Bills quarterback Rob Johnson, who threw three interceptions for the first time in his career, struggled in the newly introduced West Coast offense. Along with being sacked five times, Johnson finished 16-for-27 for 160 yards in rookie coach Gregg Williams' regular-season debut.

The Saints trailed 6-0 at halftime after getting one first down in the first half.

PANTHERS 24, VIKINGS 13: At Minneapolis, Chris Weinke threw the go-ahead touchdown pass to Muhsin Muhammad midway through the third quarter and ran for a score in the fourth for Carolina.

Steve Smith returned the opening kickoff 93 yards for a touchdown for the Panthers. Minnesota, playing its first regular-season game since the heatstroke death of lineman Korey Stringer in training camp, committed four turnovers, three on interceptions by Daunte Culpepper.

Culpepper threw a touchdown pass to Cris Carter that gave Minnesota its only lead, 13-10, late in the third quarter. Culpepper completed 22 of 38 passes for 236 yards, and ran 12 times for 55 yards and a score.

BENGALS 23, PATRIOTS 17: At Cincinnati, Corey Dillon ran for 104 yards and a touchdown, and Jon Kitna threw a 25-yard touchdown pass as Cincinnati held on to beat New England.

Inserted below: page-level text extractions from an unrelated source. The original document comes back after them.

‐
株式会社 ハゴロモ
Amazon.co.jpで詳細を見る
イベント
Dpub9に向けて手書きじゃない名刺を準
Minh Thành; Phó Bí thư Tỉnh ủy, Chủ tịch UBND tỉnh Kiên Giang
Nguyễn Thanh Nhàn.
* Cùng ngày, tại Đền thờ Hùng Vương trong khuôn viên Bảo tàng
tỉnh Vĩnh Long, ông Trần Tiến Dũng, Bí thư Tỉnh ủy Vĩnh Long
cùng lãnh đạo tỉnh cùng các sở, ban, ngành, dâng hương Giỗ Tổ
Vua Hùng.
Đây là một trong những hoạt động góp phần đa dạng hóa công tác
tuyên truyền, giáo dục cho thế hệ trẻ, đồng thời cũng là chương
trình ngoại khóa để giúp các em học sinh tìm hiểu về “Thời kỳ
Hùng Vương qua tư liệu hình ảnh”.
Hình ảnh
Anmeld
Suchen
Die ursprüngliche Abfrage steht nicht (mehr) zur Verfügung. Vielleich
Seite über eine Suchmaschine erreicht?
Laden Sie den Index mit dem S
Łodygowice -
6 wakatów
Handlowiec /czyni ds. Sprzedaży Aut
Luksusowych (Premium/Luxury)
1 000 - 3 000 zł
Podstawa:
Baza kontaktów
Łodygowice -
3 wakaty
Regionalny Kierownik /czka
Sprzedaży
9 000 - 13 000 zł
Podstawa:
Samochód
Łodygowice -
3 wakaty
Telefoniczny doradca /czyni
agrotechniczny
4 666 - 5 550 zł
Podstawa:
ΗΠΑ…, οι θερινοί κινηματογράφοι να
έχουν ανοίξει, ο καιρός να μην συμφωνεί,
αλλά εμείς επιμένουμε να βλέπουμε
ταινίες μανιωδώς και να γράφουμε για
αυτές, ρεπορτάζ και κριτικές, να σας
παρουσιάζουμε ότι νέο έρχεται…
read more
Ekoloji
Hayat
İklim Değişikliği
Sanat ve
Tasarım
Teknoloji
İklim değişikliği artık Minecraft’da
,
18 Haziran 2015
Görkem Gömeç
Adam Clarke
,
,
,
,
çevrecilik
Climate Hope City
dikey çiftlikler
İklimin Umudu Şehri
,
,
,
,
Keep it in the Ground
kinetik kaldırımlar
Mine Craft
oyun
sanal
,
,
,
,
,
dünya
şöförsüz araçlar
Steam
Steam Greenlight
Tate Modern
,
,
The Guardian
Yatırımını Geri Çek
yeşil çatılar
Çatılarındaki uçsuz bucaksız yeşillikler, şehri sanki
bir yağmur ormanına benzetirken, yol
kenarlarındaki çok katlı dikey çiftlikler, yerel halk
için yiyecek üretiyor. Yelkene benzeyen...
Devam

The Bengals won their first opener since 1997, though it's not necessarily a sign of good things ahead. They beat Arizona 24-21 that year, then lost their next seven.

The Patriots had no consistent running game and little success containing Dillon. They also had trouble covering Darnay Scott, who caught five passes for 104 yards after missing all last season with a broken leg.

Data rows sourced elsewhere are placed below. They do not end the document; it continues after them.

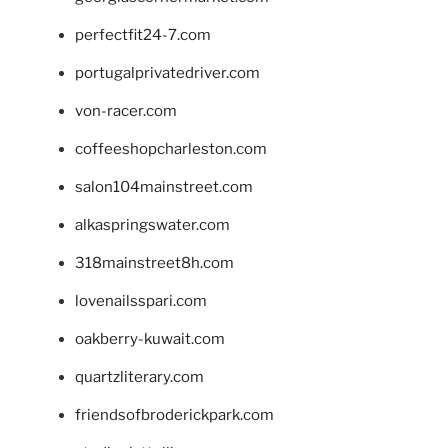
perfectfit24-7.com
portugalprivatedriver.com
von-racer.com
coffeeshopcharleston.com
salon104mainstreet.com
alkaspringswater.com
318mainstreet8h.com
lovenailsspari.com
oakberry-kuwait.com
quartzliterary.com
friendsofbroderickpark.com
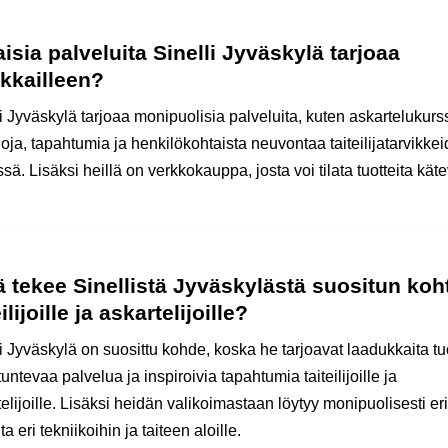
aisia palveluita Sinelli Jyväskylä tarjoaa
kkailleen?
i Jyväskylä tarjoaa monipuolisia palveluita, kuten askartelukurs
oja, tapahtumia ja henkilökohtaista neuvontaa taiteilijatarvikke
sä. Lisäksi heillä on verkkokauppa, josta voi tilata tuotteita käte
 tekee Sinellistä Jyväskylästä suositun koh
eilijoille ja askartelijoille?
i Jyväskylä on suosittu kohde, koska he tarjoavat laadukkaita tuo
untevaa palvelua ja inspiroivia tapahtumia taiteilijoille ja
elijoille. Lisäksi heidän valikoimastaan löytyy monipuolisesti eri
ita eri tekniikoihin ja taiteen aloille.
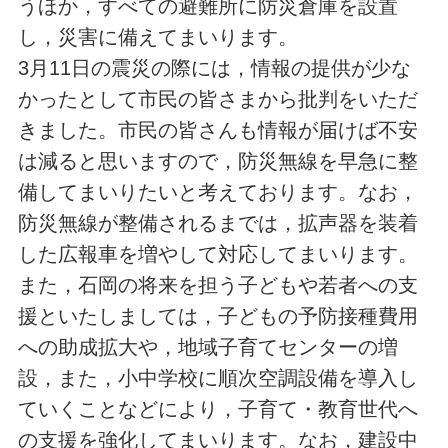
うほか，すべての避難所に防災倉庫を設置
し，災害に備えてまいります。
3月11日の震災の際には，情報の提供が少な
かったとして市民の皆さまから批判をいただ
きました。市民の皆さんも情報が届けば不安
は減ると思いますので，防災無線を早急に整
備してまいりたいと考えております。なお，
防災無線が整備されるまでは，拡声器を装着
した広報車を増やして対応してまいります。
また，石岡の将来を担う子どもや若者への支
援といたしましては，子どもの予防接種費用
への助成拡大や，地域子育てセンターの増
設，また，小中学校に順次空調設備を導入し
ていくことなどにより，子育て・教育世代へ
の支援を強化してまいります。なお，建設中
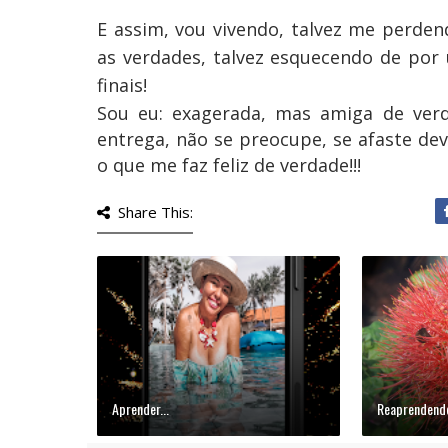
E assim, vou vivendo, talvez me perde
as verdades, talvez esquecendo de por
finais!
Sou eu: exagerada, mas amiga de verd
entrega, não se preocupe, se afaste de
o que me faz feliz de verdade!!!
Share This:
Aprender...
Reaprendendo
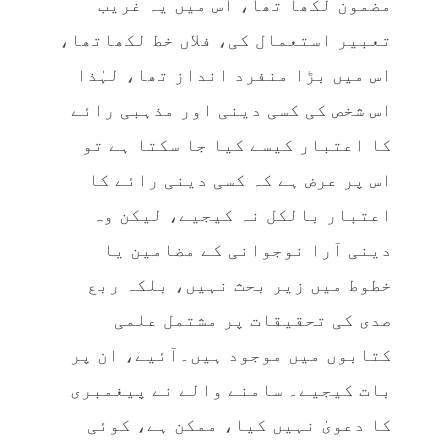
مضمون لکھا تھا، اس میں یہ غریب
تعبیر استعمال کی، فلاں خط لکھاتھا،
اس میں بڑا منفرد انداز تھا، لہٰذا
اس شخص کی کسی دینی اور مذہبی رائے
کا اعتبار کیسے کیا جا سکتا ہے تو
اس پر عرض ہے کہ کسی دینی رائے کا
اعتبار بالکل نہ کیجیے، لیکن وہ
دینی آرا نوجوانی کے مضامین یا
خطوط میں زیر بحث نہیں، بلکہ ربع
صدی کی تحقیقات پر مشتمل علمی
کتابوں میں موجود ہیں۔آئیے، ان پر
بات کیجیے۔ سامنے والے نے پیغمبری
کا دعویٰ نہیں کیا، ممکن ہے، کوئی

SEAHAWKS 9, BROWNS 6: At Cleveland, Rian Lindell's 52-yard field goal with 3 seconds remaining gave Seattle the win over Cleveland, spoiling Butch Davis' head coaching debut with the Browns.

Lindell, the NFL's most accurate rookie kicker a year ago, matched his career best with the game-winning boot that was set up by Charlie Rogers' 49-yard kickoff return.

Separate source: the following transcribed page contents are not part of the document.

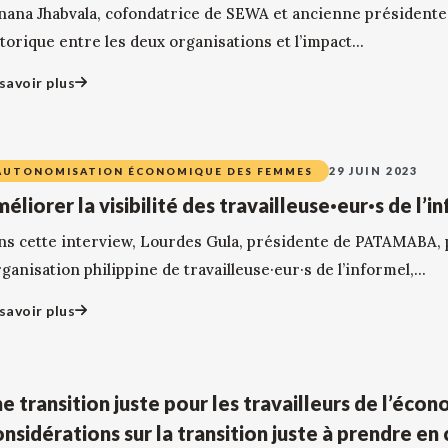
nana Jhabvala, cofondatrice de SEWA et ancienne présidente
torique entre les deux organisations et l’impact...
savoir plus
29 JUIN 2023
AUTONOMISATION ÉCONOMIQUE DES FEMMES
éliorer la visibilité des travailleuse·eur·s de l’i
ns cette interview, Lourdes Gula, présidente de PATAMABA, p
rganisation philippine de travailleuse·eur·s de l’informel,...
savoir plus
e transition juste pour les travailleurs de l’écon
nsidérations sur la transition juste à prendre en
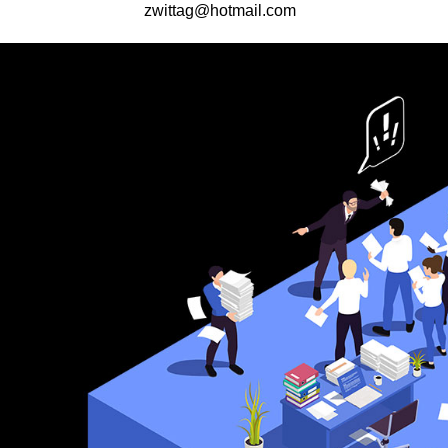
zwittag@hotmail.com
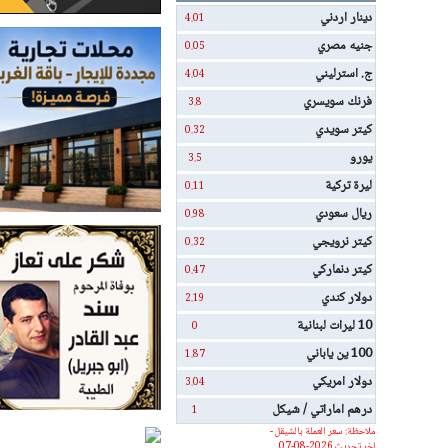
دينار اردني
4.01
جنيه مصري
0.05
ج. استرليني
4.04
فرنك سويسري
3.8
كيتر سويدي
0.32
يورو
3.5
ليرة تركية
0.11
ريال سعودي
0.98
كيتر نرويجي
0.32
كيتر دنماركي
0.47
دولار كندي
2.19
10 ليرات لبنانية
0
100 ين ياباني
1.87
دولار امريكي
3.04
درهم اماراتي / شيكل
1
ملاحظة: سعر العملة بالشيقل -
اخر تحديث 2026-08-07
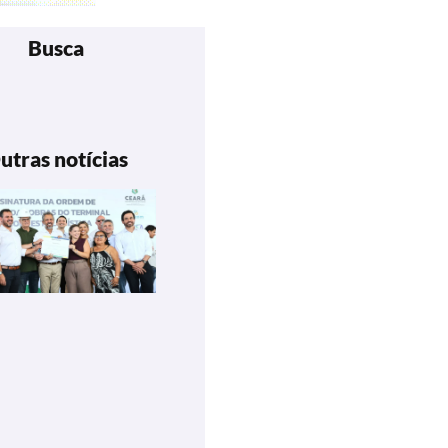
Busca
utras notícias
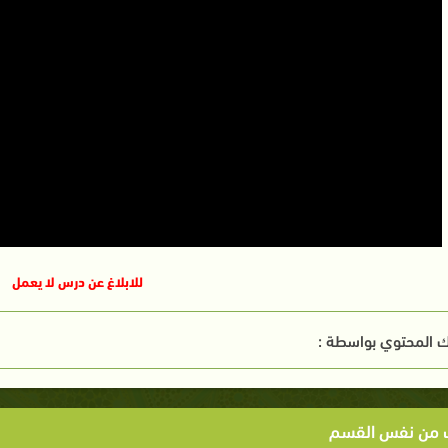
للابلاغ عن درس لا يعمل
 المحتوي بواسطة :
ت من نفس القسم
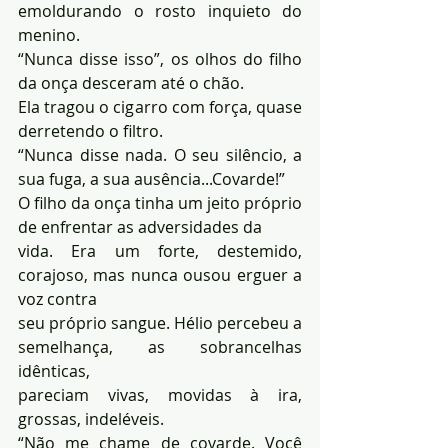
emoldurando o rosto inquieto do 
menino.
“Nunca disse isso”, os olhos do filho 
da onça desceram até o chão.
Ela tragou o cigarro com força, quase 
derretendo o filtro.
“Nunca disse nada. O seu silêncio, a 
sua fuga, a sua ausência...Covarde!”
O filho da onça tinha um jeito próprio 
de enfrentar as adversidades da 
vida. Era um forte, destemido, 
corajoso, mas nunca ousou erguer a 
voz contra 
seu próprio sangue. Hélio percebeu a 
semelhança, as sobrancelhas 
idênticas, 
pareciam vivas, movidas à ira, 
grossas, indeléveis. 
“Não me chame de covarde. Você 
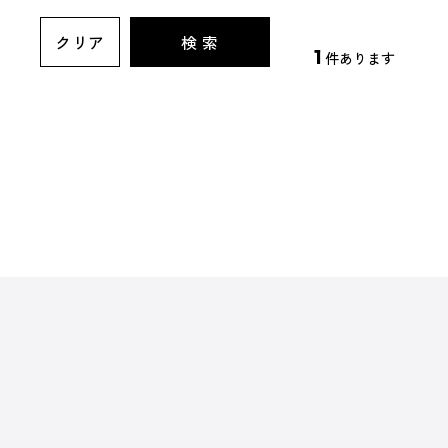
クリア
検 索
1
件あります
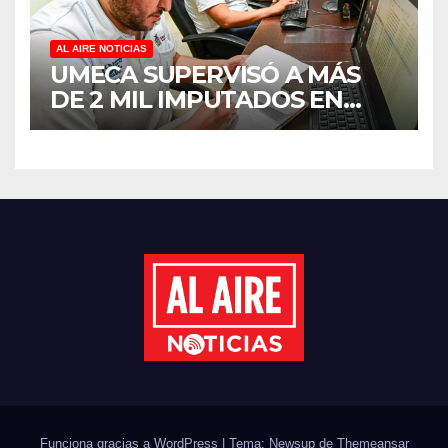
SINALOA
AL AIRE NOTICIAS
UMECA SUPERVISÓ A MÁS
DE 2 MIL IMPUTADOS EN
SINALOA DURANTE EL
PRIMER SEMESTRE DE 2026
Funciona gracias a WordPress
|
Tema: Newsup de
Themeansar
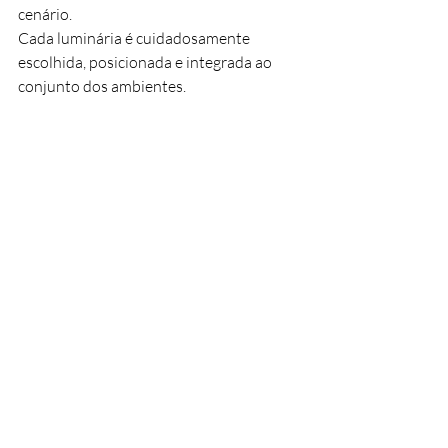
cenário.
Cada luminária é cuidadosamente 
escolhida, posicionada e integrada ao 
conjunto dos ambientes.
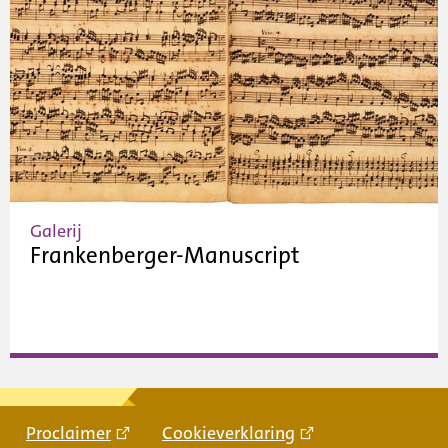
Galerij
Frankenberger-Manuscript
Proclaimer
Cookieverklaring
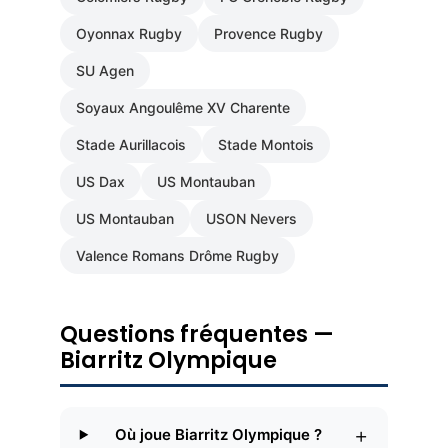
Oyonnax Rugby
Provence Rugby
SU Agen
Soyaux Angoulême XV Charente
Stade Aurillacois
Stade Montois
US Dax
US Montauban
US Montauban
USON Nevers
Valence Romans Drôme Rugby
Questions fréquentes —
Biarritz Olympique
+
Où joue Biarritz Olympique ?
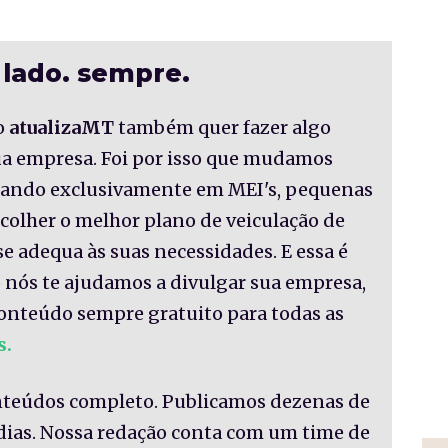
 lado. sempre.
o
atualizaMT
também quer fazer algo
sua empresa. Foi por isso que mudamos
nsando exclusivamente em MEI's, pequenas
colher o melhor plano de veiculação de
se adequa às suas necessidades. E essa é
 nós te ajudamos a divulgar sua empresa,
onteúdo sempre gratuito para todas as
s.
nteúdos completo. Publicamos dezenas de
 dias. Nossa redação conta com um time de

Lindell missed his first attempt, but redeemed himself with kicks from 49 and 23 yards before connecting with the game-winner.

Phil Dawson kicked two field goals and missed one for the Browns.

JAGUARS 21, STEELERS 3: At Jacksonville, Fla., Jimmy Smith caught two of Mark Brunell's three touchdown passes, and Hardy Nickerson had an interception and forced a fumble for Jacksonville.

Brunell threw for a modest 198 yards, but still outplayed Steelers quarterback Kordell Stewart, who went 21-for-37 for 181 yards. Stewart was forced to play catch-up in a driving rainstorm after Pittsburgh fell behind by 18 at halftime.

49ERS 16, FALCONS 13 (OT): At San Francisco, Jose Cortez kicked a 24-yard field goal with 10:59 left in overtime as 49ers rallied to beat the Atlanta Falcons 16-13 Sunday in a game featuring the limited debut of Michael Vick and the return of Garrison Hearst.

Terrell Owens, J.J. Stokes and Tai Streets all turned short receptions into long gains late in the game, each leading to San Francisco scores. The 49ers scored 13 straight points in the final minutes to win after struggling through the first three quarters.

After Cortez made a 20-yard field goal with 8 seconds left in regulation to tie it, San Francisco won the coin toss and opened overtime at its own 20.

CHARGERS 30, REDSKINS 3: At San Diego, The Chargers needed just one afternoon to get their first win of the season, not three months like last year. Rookie LaDainian Tomlinson and Tim Dwight led a revamped lineup to a 30-3 win over the Washington Redskins on Sunday.

In their first game of the post-Ryan Leaf era, the Chargers didn't look anything like the team that was an embarrassing 1-15 in 2000.

Despite missing most of training camp in a contract holdout, Tomlinson ran for 113 yards on 36 carries and scored on runs of 3 and 1 yards. He was San Diego's first 100-yard rusher in 17 games.